In February 2017 I have read and enjoyed four books, three novels and one children’s book – dare I say classic? The novels were all well-written with keen observation of human nature and the dynamics of interpersonal relationships. (The children’s book had a lovely example of generosity.)

I bought a second hand copy of The Queen’s Fool by Philippa Gregory from the ongoing used book sale at the local parish church. Although this is not the first in the series of books about the Tudor court, I found it easy to read as a stand-alone story. It opens in the reign of Edward I and continues through to the end of the reign of Queen Mary. The storyteller is a fictitious character – the Queen’s Fool. This is a mass-market paperback and a real page-turner.
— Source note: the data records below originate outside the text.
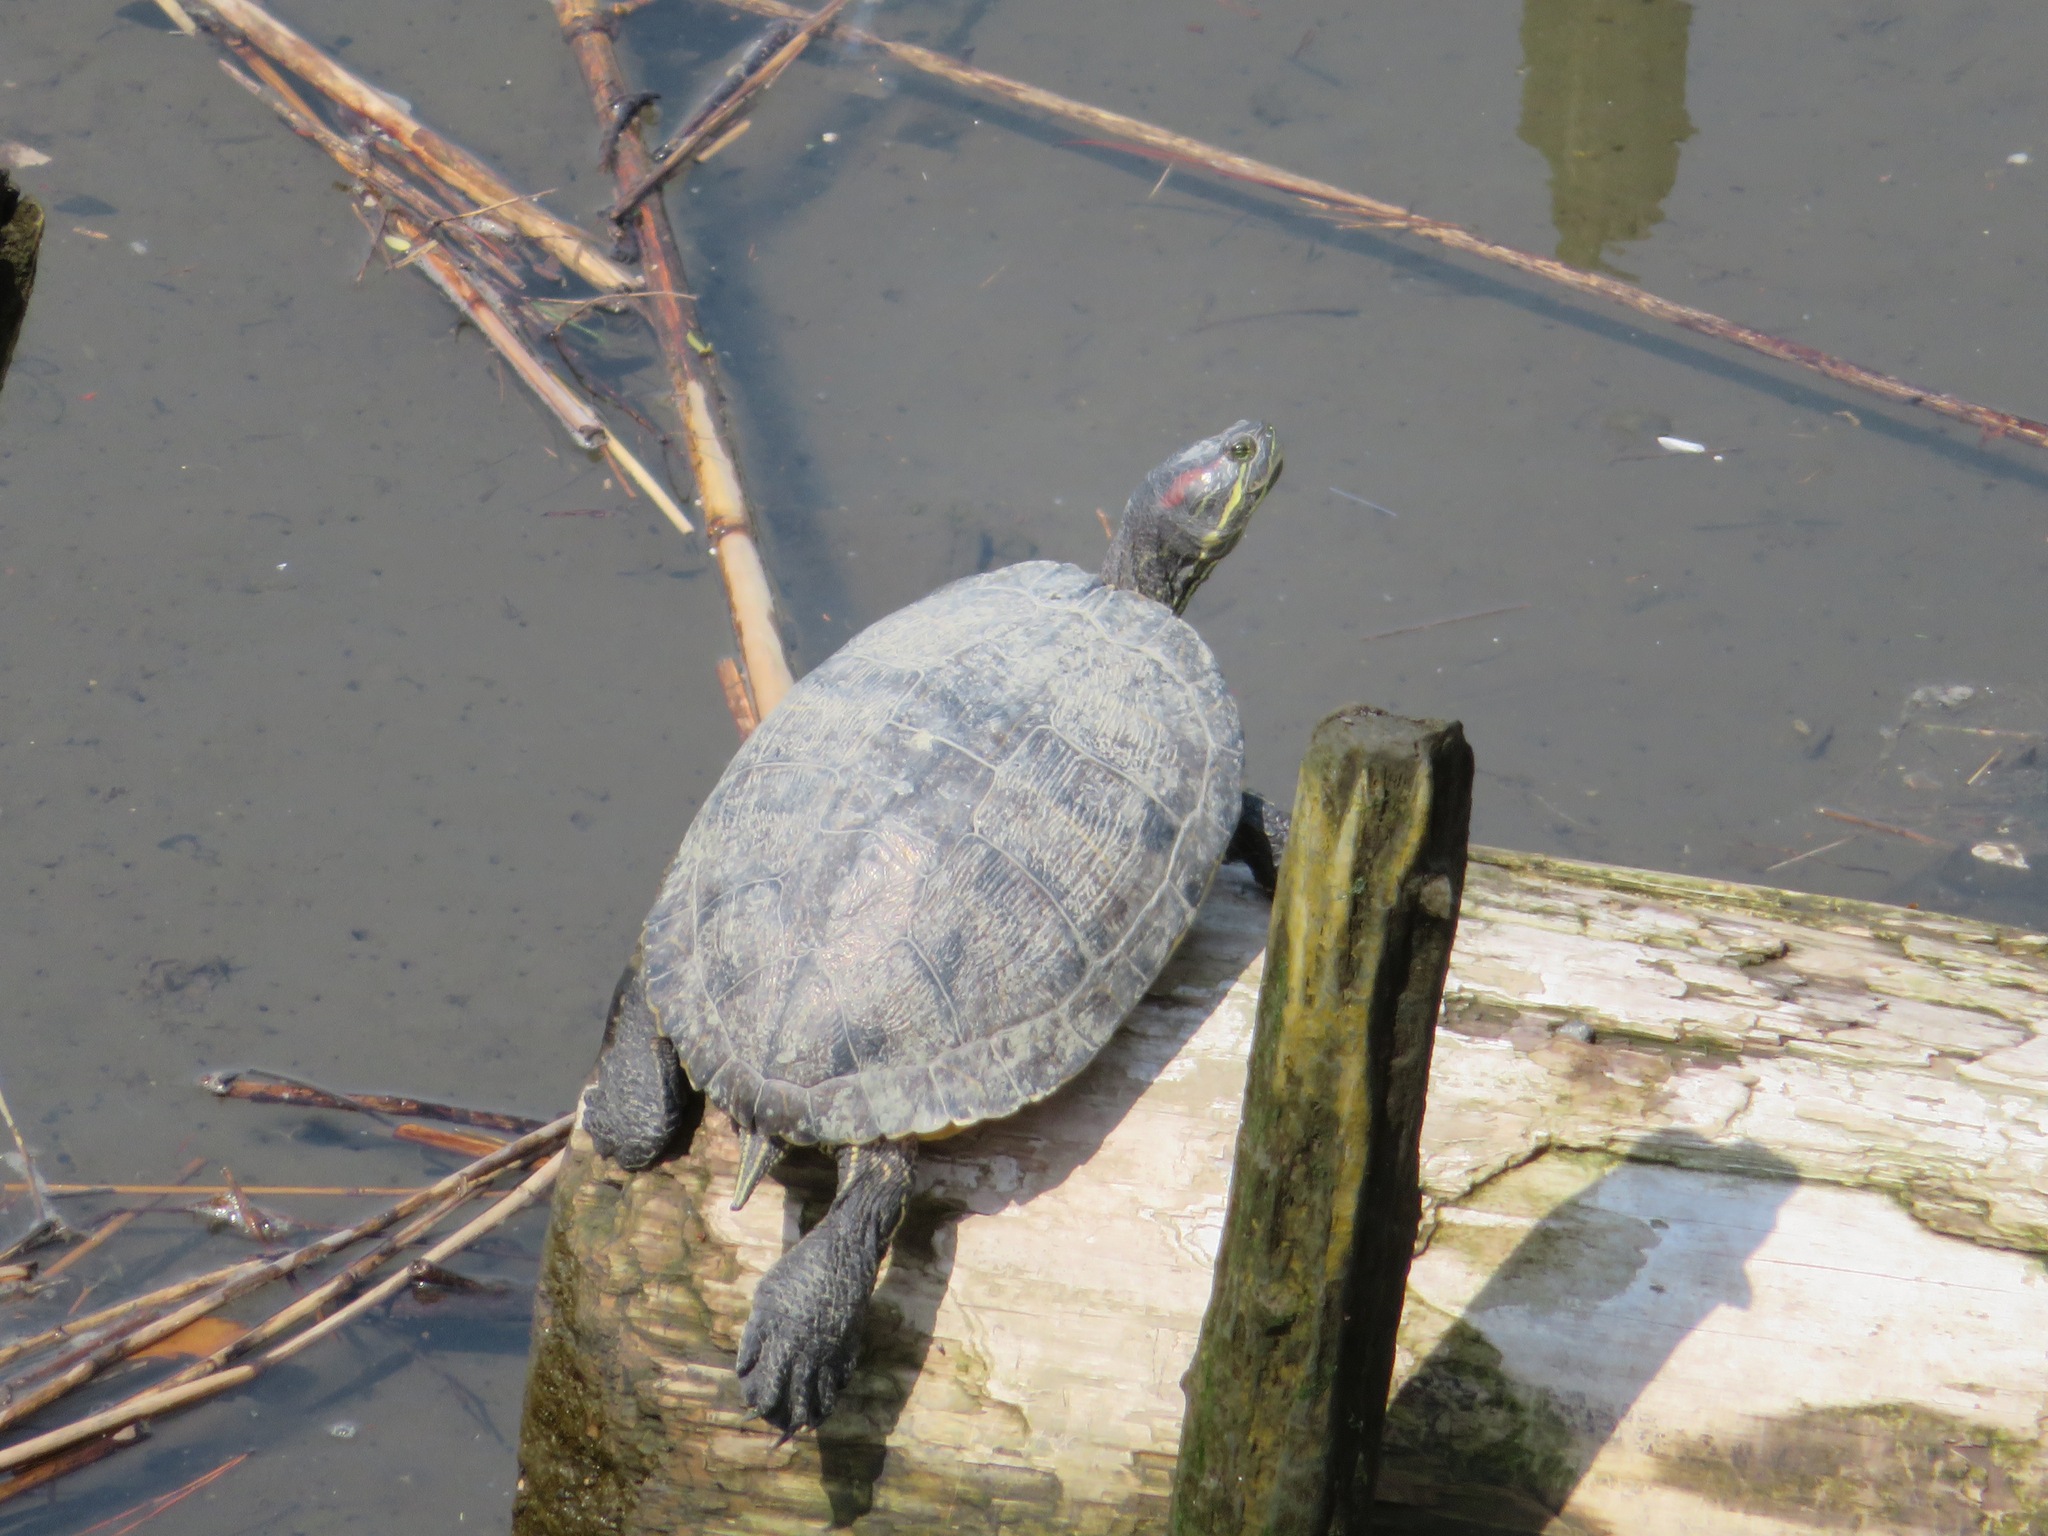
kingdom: Animalia
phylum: Chordata
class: Testudines
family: Emydidae
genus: Trachemys
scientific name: Trachemys scripta
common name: Slider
Following on from Winnie-the Pooh I read The House at Pooh Corner from the same volume. I did not possess a copy of this as a child, although I did read a library copy. The stories are less familiar to me than those in the first book, but equally delightful.


I bought a copy of Trying to Fly by Annie Try. I reviewed her earlier novel, Losing Face last year. Trying to Fly is well-written and easy to read. The story drew me in from the first page. It has a similar flavour to the Evie Adams books by Mel Menzies, but in this case it is not the therapist, who investigates the mystery. I read it in a single day at a time when it was not easy for me to get out – an important concept in the book. The strap line is Haunting Memories arouse a dormant mystery. The mystery is intriguing and the plot is well-constructed. I am looking forward to the next book from Annie Try, due to be published in September.


I also bought a copy of the third in the Tales from Goswell series by Katharine Swartz. Her earlier books The Vicar’s Wife and The Lost Garden are also mentioned on this blog, which incidentally now has 600 posts. The Second Bride is written in the same style as the two earlier books with chapters alternating between two parallel stories set in different centuries.  With rather small print and around 350 pages I finished reading it the day after I bought it! There are questions for book groups at the end. The Tales from Goswell series seems to be going from strength to strength. The stories in this latest book involve the tensions of blended families and have unexpected twists and turns.